→ The data:
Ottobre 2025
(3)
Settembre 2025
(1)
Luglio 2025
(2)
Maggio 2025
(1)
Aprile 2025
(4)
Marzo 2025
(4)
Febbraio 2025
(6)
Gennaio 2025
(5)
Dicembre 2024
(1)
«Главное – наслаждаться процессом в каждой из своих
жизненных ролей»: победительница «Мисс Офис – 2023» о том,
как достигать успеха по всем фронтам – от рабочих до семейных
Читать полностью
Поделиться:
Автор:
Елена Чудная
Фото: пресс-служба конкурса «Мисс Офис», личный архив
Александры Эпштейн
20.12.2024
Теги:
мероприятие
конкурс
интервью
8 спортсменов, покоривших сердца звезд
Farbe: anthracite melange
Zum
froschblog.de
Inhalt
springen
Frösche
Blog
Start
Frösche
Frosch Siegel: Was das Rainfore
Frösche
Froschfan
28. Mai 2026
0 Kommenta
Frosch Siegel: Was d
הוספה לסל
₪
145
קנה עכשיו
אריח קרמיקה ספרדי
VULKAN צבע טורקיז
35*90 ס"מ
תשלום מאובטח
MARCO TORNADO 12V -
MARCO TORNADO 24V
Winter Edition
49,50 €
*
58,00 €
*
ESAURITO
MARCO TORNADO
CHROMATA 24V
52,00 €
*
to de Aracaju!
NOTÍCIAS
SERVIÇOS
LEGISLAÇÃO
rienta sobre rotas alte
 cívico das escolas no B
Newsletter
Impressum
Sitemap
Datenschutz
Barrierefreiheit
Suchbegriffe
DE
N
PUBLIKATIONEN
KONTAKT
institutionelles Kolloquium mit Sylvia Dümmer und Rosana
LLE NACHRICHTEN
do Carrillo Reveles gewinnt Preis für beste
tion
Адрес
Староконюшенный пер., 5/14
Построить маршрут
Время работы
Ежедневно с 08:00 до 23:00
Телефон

→ Task requirements: Give an exact copy of the lines from the one with "Староконюшенный пер., 5/14" through the end of the entries, both ends included.

→ Exercise result:
Староконюшенный пер., 5/14
Построить маршрут
Время работы
Ежедневно с 08:00 до 23:00
Телефон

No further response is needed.